Goal of the exercise →
Below are the records. Retype exactly the lines between the lines holding "staining of human" and "expression analysis of", inclusive.

Data to use →
━━━
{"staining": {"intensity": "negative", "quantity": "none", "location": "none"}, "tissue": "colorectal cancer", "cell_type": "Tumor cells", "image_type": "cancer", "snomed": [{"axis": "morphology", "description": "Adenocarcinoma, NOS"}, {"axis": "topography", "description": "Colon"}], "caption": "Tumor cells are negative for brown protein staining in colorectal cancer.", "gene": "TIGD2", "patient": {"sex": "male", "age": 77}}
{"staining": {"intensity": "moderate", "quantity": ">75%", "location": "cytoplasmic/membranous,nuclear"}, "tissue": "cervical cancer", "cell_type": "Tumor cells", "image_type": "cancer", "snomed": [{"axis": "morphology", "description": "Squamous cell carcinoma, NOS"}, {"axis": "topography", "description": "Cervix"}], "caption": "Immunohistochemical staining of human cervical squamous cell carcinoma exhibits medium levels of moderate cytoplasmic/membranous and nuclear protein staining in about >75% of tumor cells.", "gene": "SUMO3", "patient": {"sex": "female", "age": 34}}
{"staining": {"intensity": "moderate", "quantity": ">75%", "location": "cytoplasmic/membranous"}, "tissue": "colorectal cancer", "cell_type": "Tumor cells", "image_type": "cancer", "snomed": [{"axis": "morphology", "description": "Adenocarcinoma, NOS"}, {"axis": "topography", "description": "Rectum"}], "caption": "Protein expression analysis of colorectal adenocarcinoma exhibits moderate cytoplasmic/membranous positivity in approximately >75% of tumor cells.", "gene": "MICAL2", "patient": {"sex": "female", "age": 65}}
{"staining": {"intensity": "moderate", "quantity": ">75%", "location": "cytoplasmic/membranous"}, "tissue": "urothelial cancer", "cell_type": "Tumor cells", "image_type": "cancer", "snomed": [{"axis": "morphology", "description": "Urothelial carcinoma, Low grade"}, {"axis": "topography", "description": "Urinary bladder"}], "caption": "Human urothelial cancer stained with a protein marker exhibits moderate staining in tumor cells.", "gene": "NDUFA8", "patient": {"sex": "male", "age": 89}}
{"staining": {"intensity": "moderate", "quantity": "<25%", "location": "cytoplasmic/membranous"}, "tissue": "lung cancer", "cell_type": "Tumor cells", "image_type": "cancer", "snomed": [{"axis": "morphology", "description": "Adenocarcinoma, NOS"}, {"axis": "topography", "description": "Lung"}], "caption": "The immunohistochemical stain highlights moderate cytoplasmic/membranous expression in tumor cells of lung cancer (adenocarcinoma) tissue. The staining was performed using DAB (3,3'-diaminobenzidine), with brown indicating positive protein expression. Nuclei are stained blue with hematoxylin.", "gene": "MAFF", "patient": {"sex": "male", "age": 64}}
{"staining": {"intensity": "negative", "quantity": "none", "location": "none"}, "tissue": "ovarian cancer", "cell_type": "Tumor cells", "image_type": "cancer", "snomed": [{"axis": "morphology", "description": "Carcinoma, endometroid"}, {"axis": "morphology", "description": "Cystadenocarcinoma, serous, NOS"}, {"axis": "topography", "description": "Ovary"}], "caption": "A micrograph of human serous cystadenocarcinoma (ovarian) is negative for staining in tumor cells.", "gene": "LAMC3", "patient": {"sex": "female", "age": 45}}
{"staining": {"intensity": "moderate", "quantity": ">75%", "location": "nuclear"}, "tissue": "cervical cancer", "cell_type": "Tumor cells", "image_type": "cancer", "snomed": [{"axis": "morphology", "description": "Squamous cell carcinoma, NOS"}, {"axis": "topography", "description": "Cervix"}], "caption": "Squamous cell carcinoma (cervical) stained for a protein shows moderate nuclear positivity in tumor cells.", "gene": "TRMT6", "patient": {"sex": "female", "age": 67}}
━━━
Solution for this exercise →
{"staining": {"intensity": "moderate", "quantity": ">75%", "location": "cytoplasmic/membranous,nuclear"}, "tissue": "cervical cancer", "cell_type": "Tumor cells", "image_type": "cancer", "snomed": [{"axis": "morphology", "description": "Squamous cell carcinoma, NOS"}, {"axis": "topography", "description": "Cervix"}], "caption": "Immunohistochemical staining of human cervical squamous cell carcinoma exhibits medium levels of moderate cytoplasmic/membranous and nuclear protein staining in about >75% of tumor cells.", "gene": "SUMO3", "patient": {"sex": "female", "age": 34}}
{"staining": {"intensity": "moderate", "quantity": ">75%", "location": "cytoplasmic/membranous"}, "tissue": "colorectal cancer", "cell_type": "Tumor cells", "image_type": "cancer", "snomed": [{"axis": "morphology", "description": "Adenocarcinoma, NOS"}, {"axis": "topography", "description": "Rectum"}], "caption": "Protein expression analysis of colorectal adenocarcinoma exhibits moderate cytoplasmic/membranous positivity in approximately >75% of tumor cells.", "gene": "MICAL2", "patient": {"sex": "female", "age": 65}}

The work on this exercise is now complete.